** AVAILABLE DATA **
☆ ☆ ☆ ☆
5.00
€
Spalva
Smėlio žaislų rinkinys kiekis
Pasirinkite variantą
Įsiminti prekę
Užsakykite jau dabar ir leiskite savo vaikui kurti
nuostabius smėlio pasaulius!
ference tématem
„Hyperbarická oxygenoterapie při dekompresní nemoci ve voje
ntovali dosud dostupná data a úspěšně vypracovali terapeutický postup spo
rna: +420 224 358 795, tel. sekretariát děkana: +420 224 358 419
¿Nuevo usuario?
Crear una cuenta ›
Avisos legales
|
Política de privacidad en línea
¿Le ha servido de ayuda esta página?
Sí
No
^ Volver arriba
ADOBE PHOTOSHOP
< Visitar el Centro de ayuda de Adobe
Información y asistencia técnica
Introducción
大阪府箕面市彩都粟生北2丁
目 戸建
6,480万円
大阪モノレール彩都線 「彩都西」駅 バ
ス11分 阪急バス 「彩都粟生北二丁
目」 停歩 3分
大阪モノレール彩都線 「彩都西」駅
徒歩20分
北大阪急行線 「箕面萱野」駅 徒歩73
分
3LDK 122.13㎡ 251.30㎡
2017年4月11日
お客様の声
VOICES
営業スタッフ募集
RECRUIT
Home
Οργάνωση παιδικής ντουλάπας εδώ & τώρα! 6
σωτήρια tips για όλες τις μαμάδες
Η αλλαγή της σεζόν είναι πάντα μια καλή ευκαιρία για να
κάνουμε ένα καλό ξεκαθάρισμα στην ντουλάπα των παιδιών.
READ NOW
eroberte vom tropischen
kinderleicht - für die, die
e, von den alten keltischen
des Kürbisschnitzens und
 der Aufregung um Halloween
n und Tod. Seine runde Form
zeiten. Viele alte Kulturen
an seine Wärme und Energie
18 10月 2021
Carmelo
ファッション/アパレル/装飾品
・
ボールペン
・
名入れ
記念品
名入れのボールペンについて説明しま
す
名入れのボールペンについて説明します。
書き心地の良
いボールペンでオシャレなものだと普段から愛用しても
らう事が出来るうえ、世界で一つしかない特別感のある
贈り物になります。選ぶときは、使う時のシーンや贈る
☆ ☆ ☆ ☆
** WORK ORDER **
Reproduce every row above word for word, keeping each line and its order unchanged.

** ANSWER BOX **
5.00
€
Spalva
Smėlio žaislų rinkinys kiekis
Pasirinkite variantą
Įsiminti prekę
Užsakykite jau dabar ir leiskite savo vaikui kurti
nuostabius smėlio pasaulius!
ference tématem
„Hyperbarická oxygenoterapie při dekompresní nemoci ve voje
ntovali dosud dostupná data a úspěšně vypracovali terapeutický postup spo
rna: +420 224 358 795, tel. sekretariát děkana: +420 224 358 419
¿Nuevo usuario?
Crear una cuenta ›
Avisos legales
|
Política de privacidad en línea
¿Le ha servido de ayuda esta página?
Sí
No
^ Volver arriba
ADOBE PHOTOSHOP
< Visitar el Centro de ayuda de Adobe
Información y asistencia técnica
Introducción
大阪府箕面市彩都粟生北2丁
目 戸建
6,480万円
大阪モノレール彩都線 「彩都西」駅 バ
ス11分 阪急バス 「彩都粟生北二丁
目」 停歩 3分
大阪モノレール彩都線 「彩都西」駅
徒歩20分
北大阪急行線 「箕面萱野」駅 徒歩73
分
3LDK 122.13㎡ 251.30㎡
2017年4月11日
お客様の声
VOICES
営業スタッフ募集
RECRUIT
Home
Οργάνωση παιδικής ντουλάπας εδώ & τώρα! 6
σωτήρια tips για όλες τις μαμάδες
Η αλλαγή της σεζόν είναι πάντα μια καλή ευκαιρία για να
κάνουμε ένα καλό ξεκαθάρισμα στην ντουλάπα των παιδιών.
READ NOW
eroberte vom tropischen
kinderleicht - für die, die
e, von den alten keltischen
des Kürbisschnitzens und
 der Aufregung um Halloween
n und Tod. Seine runde Form
zeiten. Viele alte Kulturen
an seine Wärme und Energie
18 10月 2021
Carmelo
ファッション/アパレル/装飾品
・
ボールペン
・
名入れ
記念品
名入れのボールペンについて説明しま
す
名入れのボールペンについて説明します。
書き心地の良
いボールペンでオシャレなものだと普段から愛用しても
らう事が出来るうえ、世界で一つしかない特別感のある
贈り物になります。選ぶときは、使う時のシーンや贈る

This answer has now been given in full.